Wie hatte sie es geschafft, schon so viele Jahre seinen Egoismus und seine zornigen Ausfälle zu ertragen? Sie hatte ihre Freundinnen, ihre Kirchengemeinde und die wohltätigen Organisationen, die sie unterstützte. Darauf konnte sie ihre Energie verwenden. Und sie hatte ihren Glauben, der ihr Kraft gab. Aber genügte das? Andrew würde so oft wie möglich herkommen müssen, um sie aufzumuntern und ihr zu versichern, wie viel ihm an ihr lag.

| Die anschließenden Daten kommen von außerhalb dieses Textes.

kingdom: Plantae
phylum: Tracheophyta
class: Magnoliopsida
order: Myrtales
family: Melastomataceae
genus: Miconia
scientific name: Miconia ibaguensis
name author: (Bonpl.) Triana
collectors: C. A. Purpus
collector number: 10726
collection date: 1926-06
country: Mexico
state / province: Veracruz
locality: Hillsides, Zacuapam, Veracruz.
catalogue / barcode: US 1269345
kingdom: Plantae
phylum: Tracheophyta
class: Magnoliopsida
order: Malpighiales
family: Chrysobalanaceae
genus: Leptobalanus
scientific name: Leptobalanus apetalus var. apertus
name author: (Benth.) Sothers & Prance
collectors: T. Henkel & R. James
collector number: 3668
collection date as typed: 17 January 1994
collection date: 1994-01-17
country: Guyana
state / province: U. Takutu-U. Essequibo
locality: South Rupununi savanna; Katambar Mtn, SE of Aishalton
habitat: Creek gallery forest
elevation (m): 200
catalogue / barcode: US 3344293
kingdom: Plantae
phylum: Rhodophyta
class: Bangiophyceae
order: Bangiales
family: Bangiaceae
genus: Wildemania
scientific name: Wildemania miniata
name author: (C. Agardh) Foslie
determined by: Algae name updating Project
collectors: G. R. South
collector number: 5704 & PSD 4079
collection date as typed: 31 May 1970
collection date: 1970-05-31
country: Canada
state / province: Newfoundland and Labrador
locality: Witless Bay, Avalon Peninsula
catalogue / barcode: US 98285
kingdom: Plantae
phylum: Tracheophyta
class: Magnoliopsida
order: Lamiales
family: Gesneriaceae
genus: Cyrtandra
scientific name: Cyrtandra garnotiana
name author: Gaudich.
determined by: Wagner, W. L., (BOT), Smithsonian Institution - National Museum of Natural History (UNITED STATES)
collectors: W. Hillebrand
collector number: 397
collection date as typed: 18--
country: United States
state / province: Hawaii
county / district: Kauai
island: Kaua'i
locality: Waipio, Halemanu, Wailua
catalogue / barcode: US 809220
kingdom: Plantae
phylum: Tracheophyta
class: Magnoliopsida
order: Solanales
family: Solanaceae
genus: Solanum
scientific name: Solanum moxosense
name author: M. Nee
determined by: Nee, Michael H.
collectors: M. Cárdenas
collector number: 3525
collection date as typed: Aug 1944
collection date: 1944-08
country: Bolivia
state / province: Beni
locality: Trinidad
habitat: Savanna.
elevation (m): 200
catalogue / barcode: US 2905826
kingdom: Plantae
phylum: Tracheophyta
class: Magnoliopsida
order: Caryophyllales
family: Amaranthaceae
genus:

Laura versuchte, sich mit ihrem Schirm vor Wind und Regen zu schützen, während sie durch die Rushley Lane eilte. Sie hob den Blick und suchte die Gebäude nach Haus Nummer 326 ab. Ob vor dem Grangeford-Kinderheim für arme und mittellose Kinder wohl ein Namensschild hing? Allein schon bei diesem Namen wurde ihr schwer ums Herz. Ihre Familie war zwar nicht vermögend, aber sie waren reich an Liebe. Und sie hielten fest zusammen.
Regentropfen spritzten um ihre Füße und machten ihren Rocksaum und ihren Mantel nass. Bei dem stürmischen Wind war ihr Schirm fast nutzlos. Sie wischte sich das Wasser von der Wange, einige kalte Tropfen liefen ihr hinten in den Kragen. Sie erschauerte und marschierte entschlossen weiter. Trotz der Kälte und Nässe wollte sie sich durch nichts davon abbringen lassen, ihre Geschwister zu suchen und sie zu erinnern, dass ihre Familie sie liebte und nicht vergessen hatte.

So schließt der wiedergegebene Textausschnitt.